If I am going to be querying a table by Guids (irregardless of fragmentation problems with Guids), would it be faster to have the Guid as the clustered index rather than the non-clustered index or no index at all?

This question is coming from a read-only standpoint. I'm just curious if there will be a speed improvement between the searching rows for a specific Guid, and will searching complete faster with/without an index or with/without a clustered index?

Alternatively, I'm fairly certain in the answer to my next question, but now apply int identifiers to the previous question. Will it be faster to search if the table is clustered by that int? (This is rather than clustered by some other item in the table?)




I know there are many other questions posted on this topic, but I haven't found the specific answer that I'm looking for in any of these:
Should a Sequential Guid primary key column be a clustered index?
Improving performance of cluster index GUID primary key
Clustered primary key on unique identifier ID column in SQL Server
uniqueidentifier with index
Should I get rid of clustered indexes on Guid columns

Thanks for any help!

3
faster than what?

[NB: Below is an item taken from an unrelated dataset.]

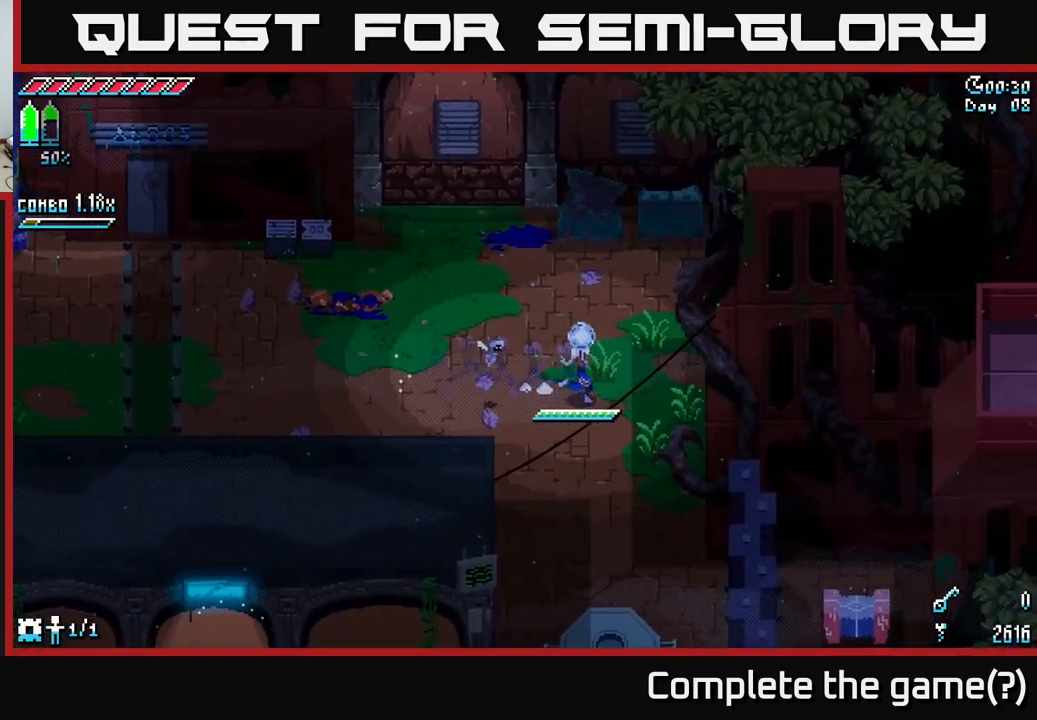
{"buttons": [], "left_stick": "down", "right_stick": "center", "events": [[167, "left_stick", "down"], [333, "X", "up"], [383, "R2", "down"], [467, "R2", "up"]]}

I presume the alternative would be a non clustered covering index?Martin Smith
YIKES!! I would avoid GUID's as clustered indices in SQL Server like the devil ! Don't do it - even if searching that GUID is faster that way - most other operations will come to a crawl with GUIDs as CK....marc_s
@Martin Smith - I meant raster than either a non-clustered index, or no index at all @marc_s - what other operations are we talking about that will come to a crawl if I'm specifically only reading from the table?Brett

3 Answers

3
votes

The table will certainly query faster with Integer clustered indexes than GUID indexes. The reason being the size of the data type.

If you have already decided to go with GUIDs as key then probably generate these GUIDs using newSequentialId() instead of NewId() as this would reduce the effects of fragmentation in Guid indexes as the Ids ae always increasing and you have less chances of having a page split.

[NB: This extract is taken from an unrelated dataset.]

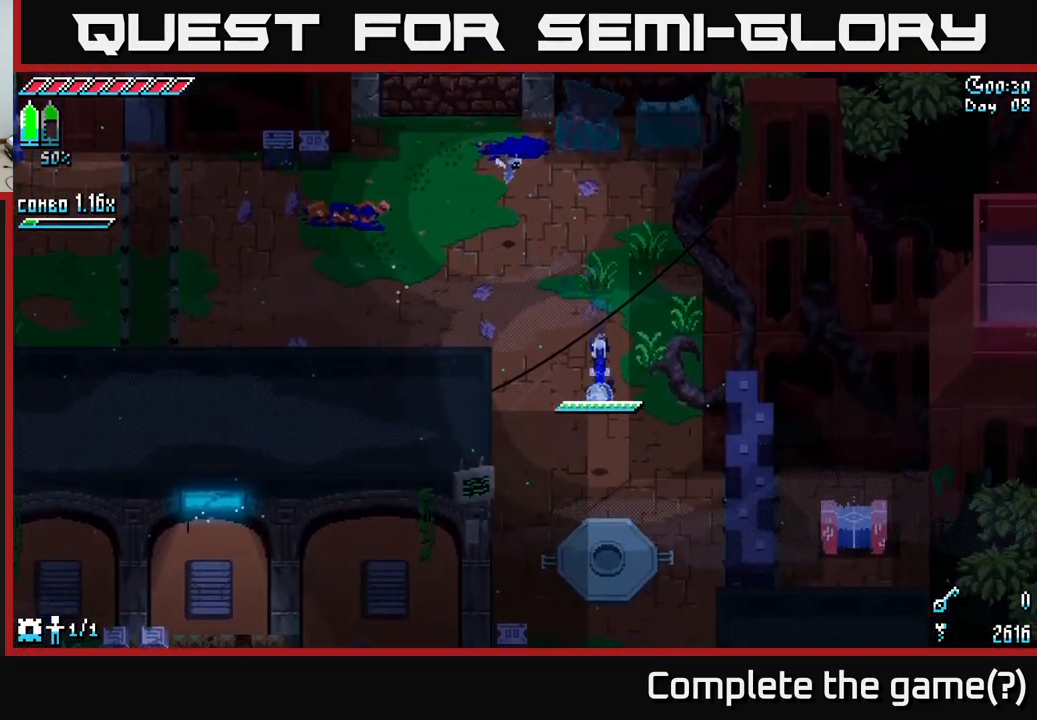
{"buttons": [], "left_stick": "down-right", "right_stick": "center", "events": [[50, "left_stick", "center"], [350, "left_stick", "right"], [467, "left_stick", "down-right"]]}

Adding to my point, it is a natural choice to go with this as a clustered index unless you have a potential candidate for a clustered index i.e. if you are using this guid not for key purposes. If its a relatively small table that is when you have a choice to not have an index else its always good to have indexes.

2
votes

Assuming MS SQL Server. This may or may not apply to other RDBMSs:

If you have a clustered index then it will be fastest, although if you're searching for a single row then the difference between that and a non-clustered index will be negligible. When you use a non-clustered index the server needs to first find the right value in the index and then go fetch the full record from the table storage. The table storage is the clustered index, so searching by a clustered index eliminates that step (called a Bookmark Lookup), but that step is almost imperceptible for a single row.

Clustered indexes tend to provide a bigger advantage for reading when they are on a column that is selected by range (for example, transaction date and you want to find all transactions for the past month). In that case the server can find the start and just read off the data in one quick, sequential sweep.

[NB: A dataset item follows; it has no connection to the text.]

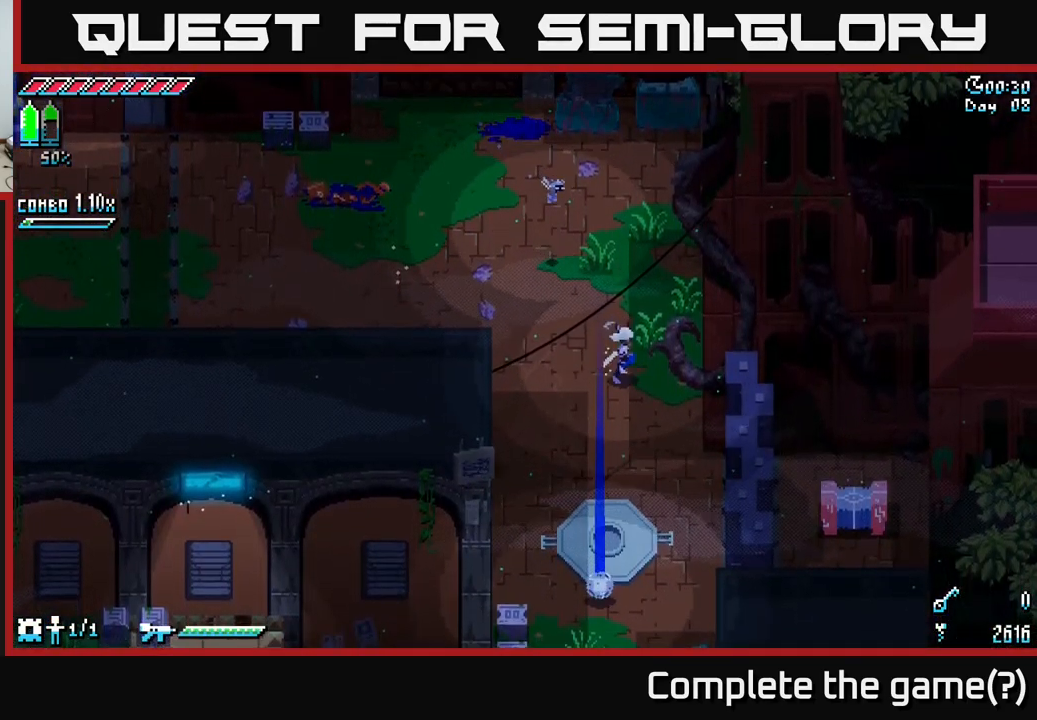
{"buttons": [], "left_stick": "down-right", "right_stick": "center", "events": []}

Having a non-clustered index on an INT (all other things being equal) will be slightly faster than using a GUID because the index itself will be smaller (because INTs are much smaller than GUIDs) which means that the server has to traverse fewer pages to find the value that it's looking to get. In the case of a clustered index I don't think that you'll see much of a difference if your row sizes are already large compared to the difference between a GUID and an INT, but I haven't done any testing on that.

1
votes

Like Tom already mentioned, the search on a clustered index for a single element will allways be faster. This is because the clustered index is thae data itself, and no lookups are requiered after you found your index entry.

The main advantage for a clustered index is the ability to extract "ranges" of data (like "last week", or "Orderhistory by Date"). Since a GUID tends to spread evenly over the table, you will fail to gain this benefit here. Also each table can only have one clustered index, so pick carefully.

If you query a table most commenly for a specific range, then consider that one as a clustered index.

There is also a 3rd kind, which is called a covering index. A covering index consists of several fields, which will be able so satisfy the most common query. For example, you have a USER table with a ID,Displayname,Password,LogonDate,..... and you will need the DisplayName frequently, creating a index based on ID,Displayname would be considered a covering index for a query like

Select Displayname from USER where ID=XYZ

Edit: One thing I forgot to mention. A GUID is quite a large object when it comes to SQL (Well... 16 Bytes). Having it as the clustered index forces all other indices on that table to inlcude the 16 Byte pointer to the GUID. This can add up if you have a bunch of indices on that table. Theclustered index is best is it is small and unique. Thats why INTs are so nice.